All was going well with him until he’d encountered the roving Earthman named Schweiz, who made him realize what a repressive society he lived in, and with whom he’d partaken of a drug from the uncivilized southern continent of Sumara Borthan, which enabled its users to enter one another’s minds and (gasp!) share feelings. And Darival’s crimes were only compounded when, in company with Schweiz, he’d traveled to the unknown continent to get more of the drug, and come back to “turn on” the populace to a new covenant of love, feelings and mutual understanding.
A Time of Changes is a beautifully written book, and as it turns out, Kinnall Darival is almost as good a writer as Silverberg himself (LOL!). He is an immensely likable and self-effacing man, imposing physically yet constantly telling the reader about his perceived “shortcomings” (such as his premature ejaculation problem), and his slow conversion from upright observer of the puritanical Covenant to a messiah of free love is wonderful to behold.

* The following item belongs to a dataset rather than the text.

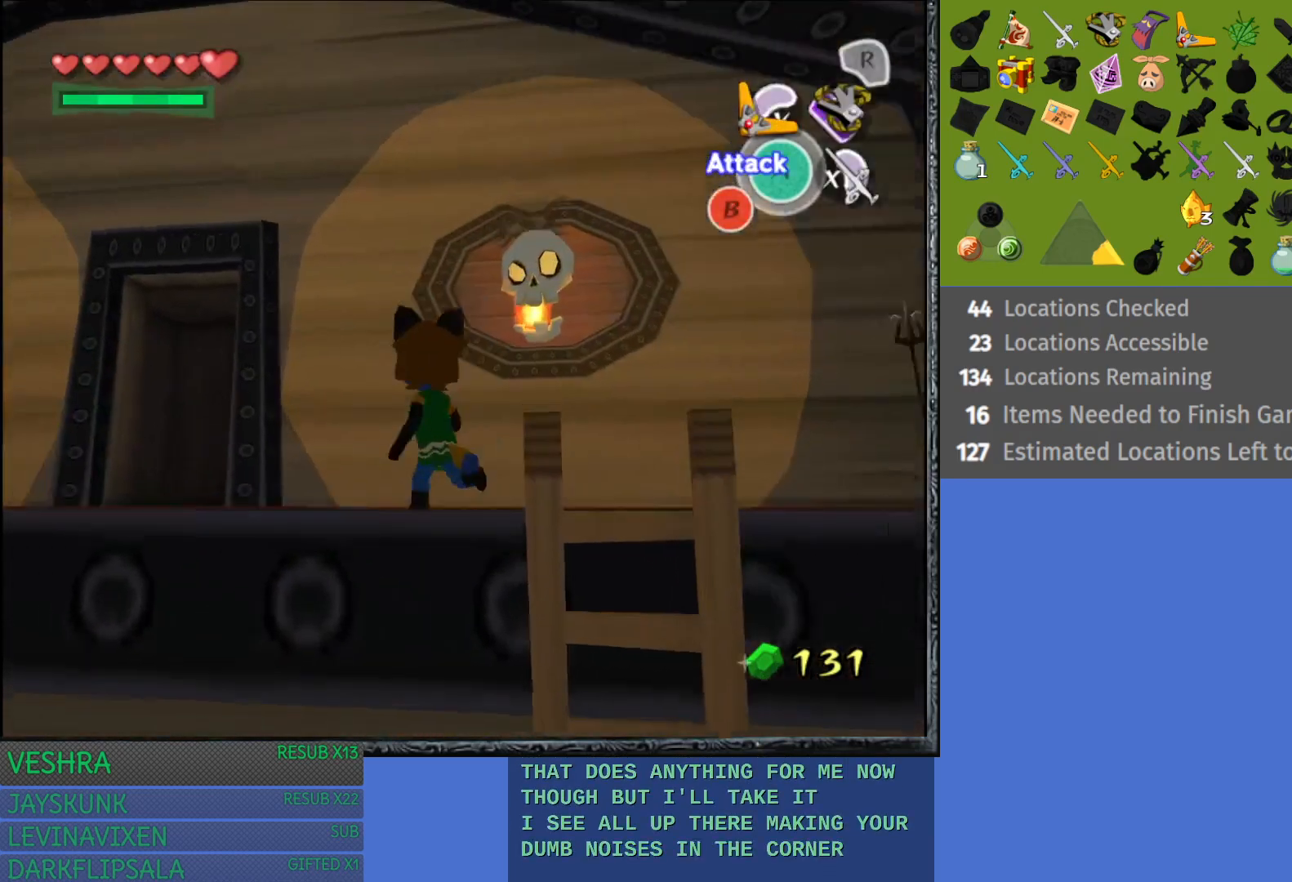
{"buttons": [], "left_stick": "up-left", "right_stick": "center", "events": []}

The world of Borthan is meticulously described by the author, down to its history, geography, customs, flora and fauna, and can almost be seen as a warm-up for Silverberg’s most elaborately detailed planet, Majipoor (although it took him eight novels and change to flesh out THAT world fully). Very much a novel of its time, with its emphasis on drugs and “soul sharing” and the liberating power of love, the book retains its great effectiveness today, over four decades later. As for that Sumaran drug, it is described in a manner that forcefully brings to mind LSD, especially when Kinnall and Schweiz spill the powder into some wine, drink it down, and wait a 1/2 hour or so for the effects to manifest. Those initial effects DO seem reminiscent of the lysergic experience, too, although no acid that I have ever heard of, unfortunately, enabled soul-to-soul telepathy between its users. A pity.
As in Son of Man (an extremely psychedelic, borderline unreadable book that makes one wonder about the extent of Silverberg’s own drug experiments during that period!), our lead character here gets to know what it feels like to be a woman (by doing the drug with his mistress); as does the telepath David Selig in the author’s 1972 novel Dying Inside, our lead character also gets to experience a “double orgasm” (while doing the drug and having sex with that same woman). The book is absolutely compelling, fascinating and charming; a true “page-turner” that even contains some traces of genuine humor (in an apparent nod to Star Trek, the shipmaster who takes Kinnall and Schweiz to the southern continent is named… Capt. Khrisch!).
“My prose has its faults,” Darival tells us at one point in his history, but there were certainly none that this reader could discern. In all, this is yet another wonderful creation from Mr. Silverberg, one of the best of the 15 or so that I have read so far, and surely deserving of that Nebula Award. To put it succinctly, and in a phrase that would surely shock and appall most of the inhabitants of Velada Borthan, “As for myself, I loved it!”